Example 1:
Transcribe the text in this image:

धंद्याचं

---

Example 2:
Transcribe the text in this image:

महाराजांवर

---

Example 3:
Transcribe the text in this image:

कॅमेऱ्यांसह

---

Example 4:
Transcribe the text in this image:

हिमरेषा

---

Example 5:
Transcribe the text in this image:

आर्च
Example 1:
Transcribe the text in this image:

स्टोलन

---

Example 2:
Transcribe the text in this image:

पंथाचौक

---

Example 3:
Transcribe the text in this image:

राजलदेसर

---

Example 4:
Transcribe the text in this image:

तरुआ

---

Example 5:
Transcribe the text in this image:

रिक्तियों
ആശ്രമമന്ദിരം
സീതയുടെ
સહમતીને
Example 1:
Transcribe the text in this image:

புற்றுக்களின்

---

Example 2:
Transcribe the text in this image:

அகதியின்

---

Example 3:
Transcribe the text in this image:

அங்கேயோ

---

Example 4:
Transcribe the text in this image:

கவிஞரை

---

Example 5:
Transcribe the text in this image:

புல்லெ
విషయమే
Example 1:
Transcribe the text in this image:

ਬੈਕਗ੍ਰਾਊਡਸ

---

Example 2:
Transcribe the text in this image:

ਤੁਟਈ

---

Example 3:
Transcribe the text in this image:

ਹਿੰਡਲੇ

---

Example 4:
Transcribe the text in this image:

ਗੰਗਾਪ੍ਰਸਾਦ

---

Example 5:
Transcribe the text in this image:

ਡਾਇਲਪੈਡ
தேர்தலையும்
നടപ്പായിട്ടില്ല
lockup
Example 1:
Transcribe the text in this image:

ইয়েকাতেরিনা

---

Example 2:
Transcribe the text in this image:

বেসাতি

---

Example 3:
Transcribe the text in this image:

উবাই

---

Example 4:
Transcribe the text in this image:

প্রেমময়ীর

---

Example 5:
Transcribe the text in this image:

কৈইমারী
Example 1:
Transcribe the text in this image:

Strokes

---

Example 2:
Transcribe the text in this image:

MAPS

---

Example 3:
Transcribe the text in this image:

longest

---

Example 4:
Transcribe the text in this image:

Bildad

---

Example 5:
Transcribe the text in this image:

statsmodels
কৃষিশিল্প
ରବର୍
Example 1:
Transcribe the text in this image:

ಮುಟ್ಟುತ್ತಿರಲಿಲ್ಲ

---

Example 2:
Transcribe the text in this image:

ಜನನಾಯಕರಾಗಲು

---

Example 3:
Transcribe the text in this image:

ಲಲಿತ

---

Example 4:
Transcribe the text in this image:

----------------

§ Problem details:
Render every record verbatim. Nothing should be left out.

§ Exercise response:
Example 1:
Transcribe the text in this image:

धंद्याचं

---

Example 2:
Transcribe the text in this image:

महाराजांवर

---

Example 3:
Transcribe the text in this image:

कॅमेऱ्यांसह

---

Example 4:
Transcribe the text in this image:

हिमरेषा

---

Example 5:
Transcribe the text in this image:

आर्च
Example 1:
Transcribe the text in this image:

स्टोलन

---

Example 2:
Transcribe the text in this image:

पंथाचौक

---

Example 3:
Transcribe the text in this image:

राजलदेसर

---

Example 4:
Transcribe the text in this image:

तरुआ

---

Example 5:
Transcribe the text in this image:

रिक्तियों
ആശ്രമമന്ദിരം
സീതയുടെ
સહમતીને
Example 1:
Transcribe the text in this image:

புற்றுக்களின்

---

Example 2:
Transcribe the text in this image:

அகதியின்

---

Example 3:
Transcribe the text in this image:

அங்கேயோ

---

Example 4:
Transcribe the text in this image:

கவிஞரை

---

Example 5:
Transcribe the text in this image:

புல்லெ
విషయమే
Example 1:
Transcribe the text in this image:

ਬੈਕਗ੍ਰਾਊਡਸ

---

Example 2:
Transcribe the text in this image:

ਤੁਟਈ

---

Example 3:
Transcribe the text in this image:

ਹਿੰਡਲੇ

---

Example 4:
Transcribe the text in this image:

ਗੰਗਾਪ੍ਰਸਾਦ

---

Example 5:
Transcribe the text in this image:

ਡਾਇਲਪੈਡ
தேர்தலையும்
നടപ്പായിട്ടില്ല
lockup
Example 1:
Transcribe the text in this image:

ইয়েকাতেরিনা

---

Example 2:
Transcribe the text in this image:

বেসাতি

---

Example 3:
Transcribe the text in this image:

উবাই

---

Example 4:
Transcribe the text in this image:

প্রেমময়ীর

---

Example 5:
Transcribe the text in this image:

কৈইমারী
Example 1:
Transcribe the text in this image:

Strokes

---

Example 2:
Transcribe the text in this image:

MAPS

---

Example 3:
Transcribe the text in this image:

longest

---

Example 4:
Transcribe the text in this image:

Bildad

---

Example 5:
Transcribe the text in this image:

statsmodels
কৃষিশিল্প
ରବର୍
Example 1:
Transcribe the text in this image:

ಮುಟ್ಟುತ್ತಿರಲಿಲ್ಲ

---

Example 2:
Transcribe the text in this image:

ಜನನಾಯಕರಾಗಲು

---

Example 3:
Transcribe the text in this image:

ಲಲಿತ

---

Example 4:
Transcribe the text in this image:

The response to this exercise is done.